In ten years, what do you hope to have accomplished in terms of your work?

I hope we’ve progressed and are applying evidence-based animal policies and procedures that are consistent with the latest science and public opinion.

During your career, have you been specifically mentored or supported by someone?

I’m very grateful for support from many amazing female role models. They demonstrated excellence in their chosen fields and supported me to push myself. Whether we are working in big cities or the most remote jungles, mentors have shown me we are capable of overcoming any hurdle and achieving anything we set our minds to.

What is the funniest or most memorable thing that has happened to you while working in science?

Coming face to face with wild Bornean elephants during fieldwork took my breath away and I’ll treasure those memories for the rest of my life.

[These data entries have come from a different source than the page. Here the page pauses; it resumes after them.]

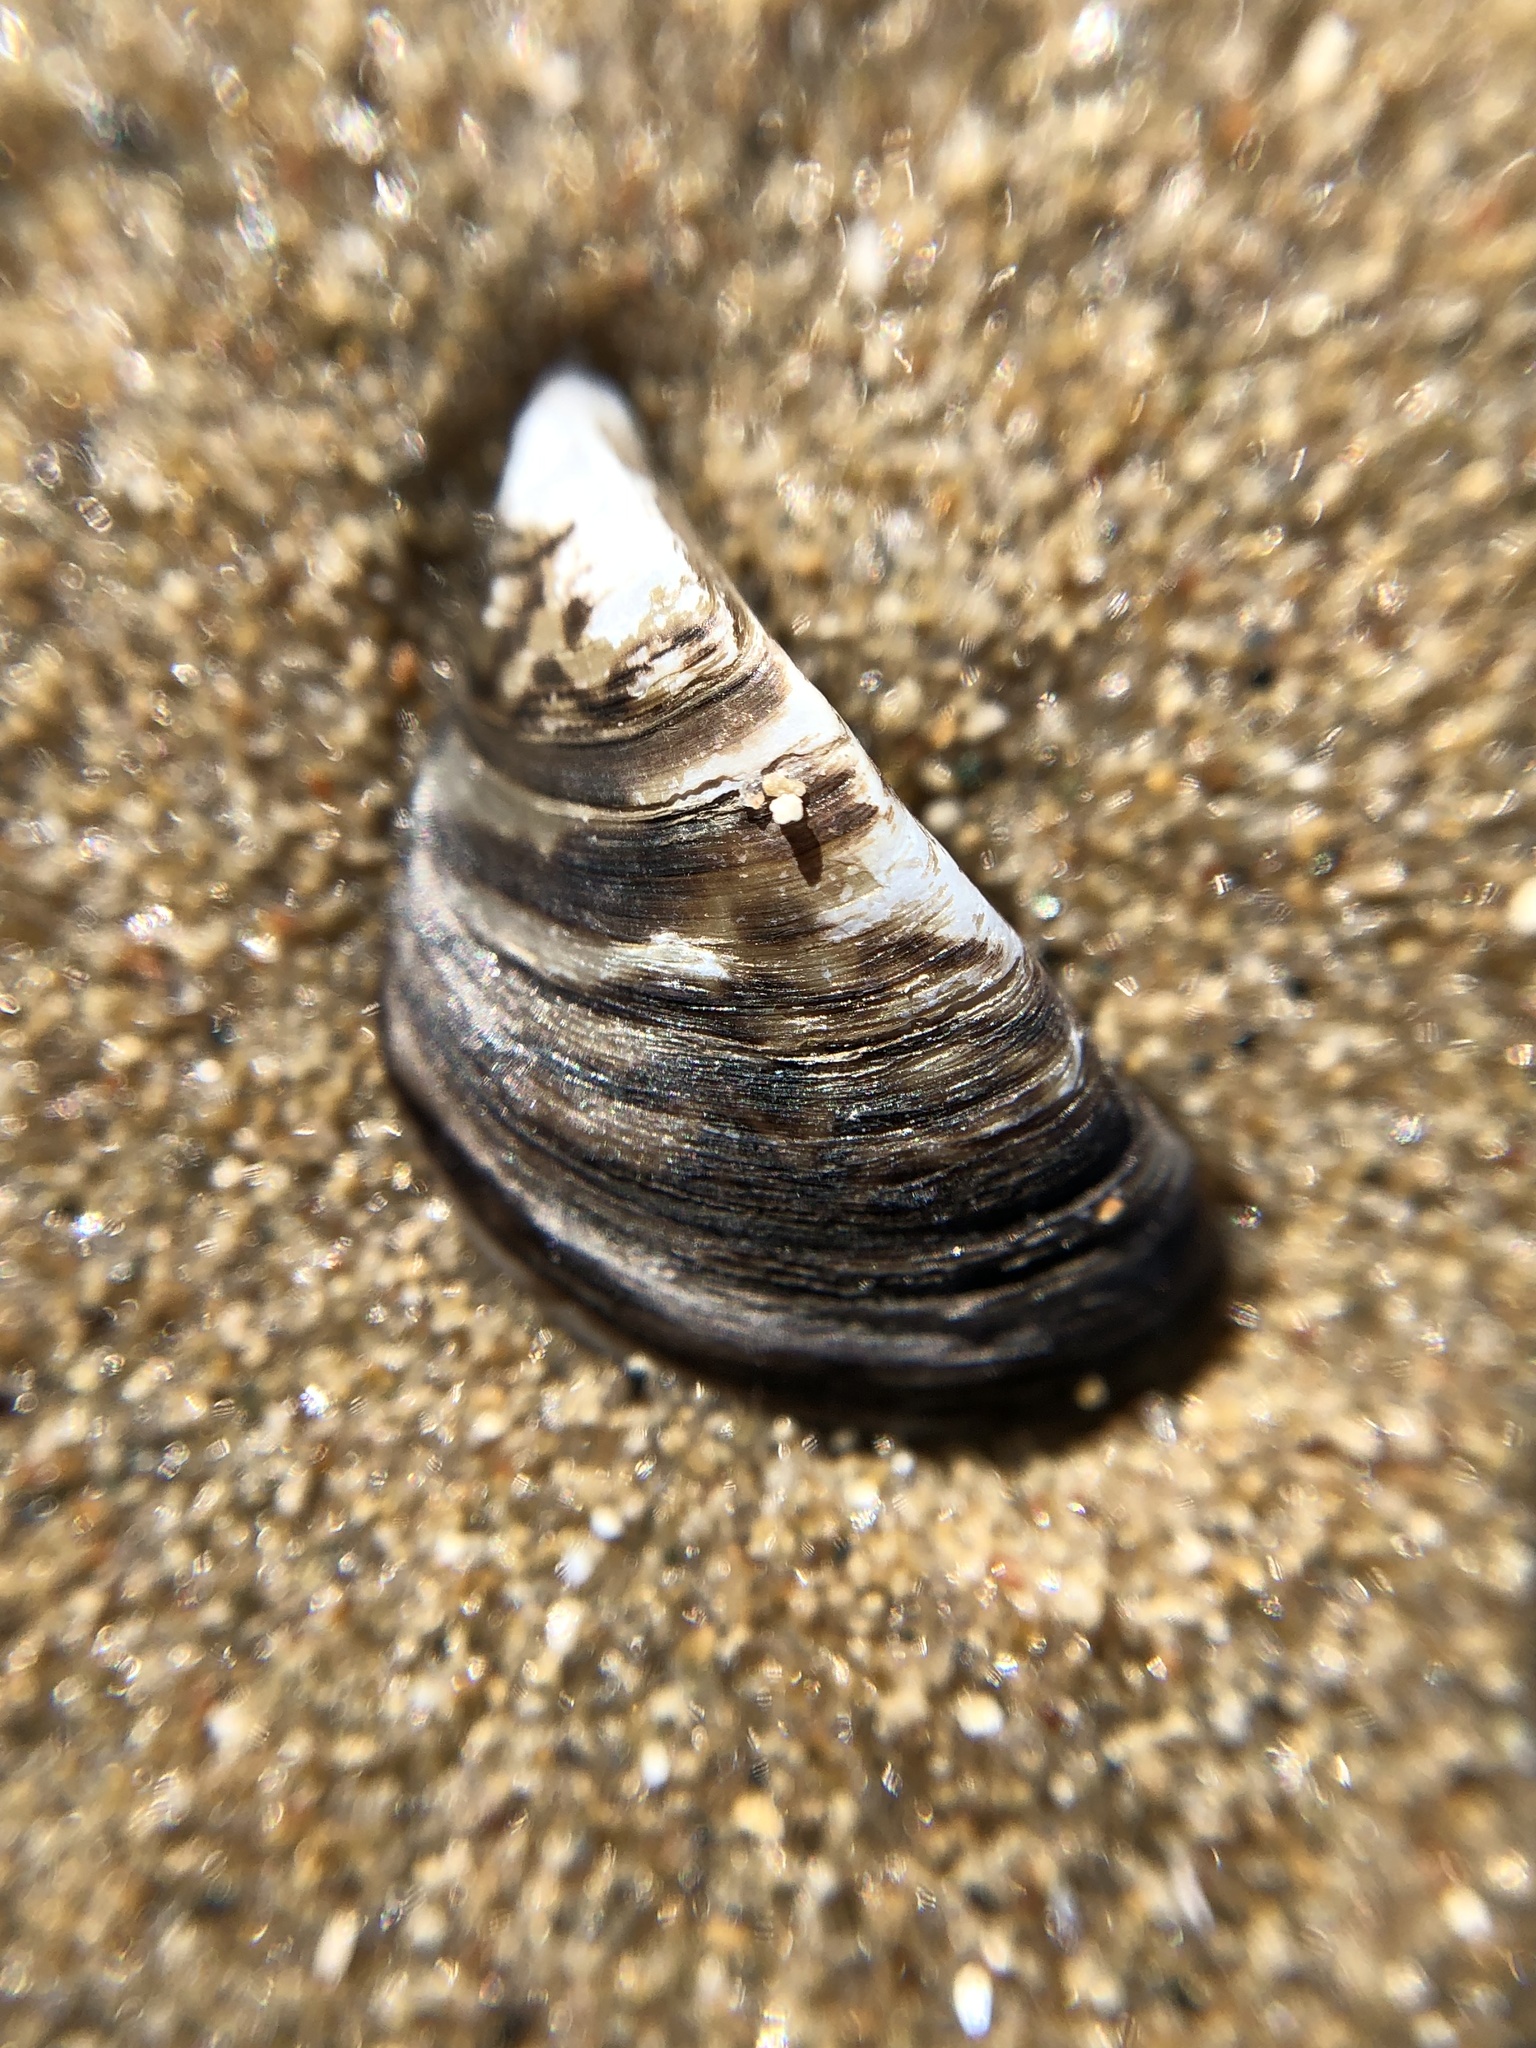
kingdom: Animalia
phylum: Mollusca
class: Bivalvia
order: Myida
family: Dreissenidae
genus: Dreissena
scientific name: Dreissena polymorpha
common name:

The team of Murdoch woylie researchers at Whiteman Park/Stephanie Hing

Besides your scientific interests, what are your personal interests? 

As I’ve now completed fieldwork, exploring nature is now something I get to enjoy purely for pleasure.

What kind of prejudices, if any, did you have to face? How did that make you feel? Were you able to overcome these?

Unconscious bias on the basis of age, gender, and race are frustrating. For example, I was once told by a professor that, “I once had a young female student of the same cultural background as you and she failed”. Though I was taken aback, I challenged his prejudices “So does that mean you think all young females of a certain cultural background will fail?” When faced with any type of prejudice, we all need to speak up.

In your opinion, which changes, if any, are needed in the scientific system to be more attractive to female scientists and possible future scientists?

Many experts and committees have published extensively on this topic but in summary improvements are necessary at every level ranging from early childhood education (to challenge gender stereotypes), high-school (career guidance to students when they’re selecting subjects), university (ensure graduates are provided with adequate support to enter their preferred profession), research (re-evaluating metrics of success such as publication record) and the general work environment (work conditions to retain graduates, adequate parental leave and flexible work arrangements to accommodate women at all life stages).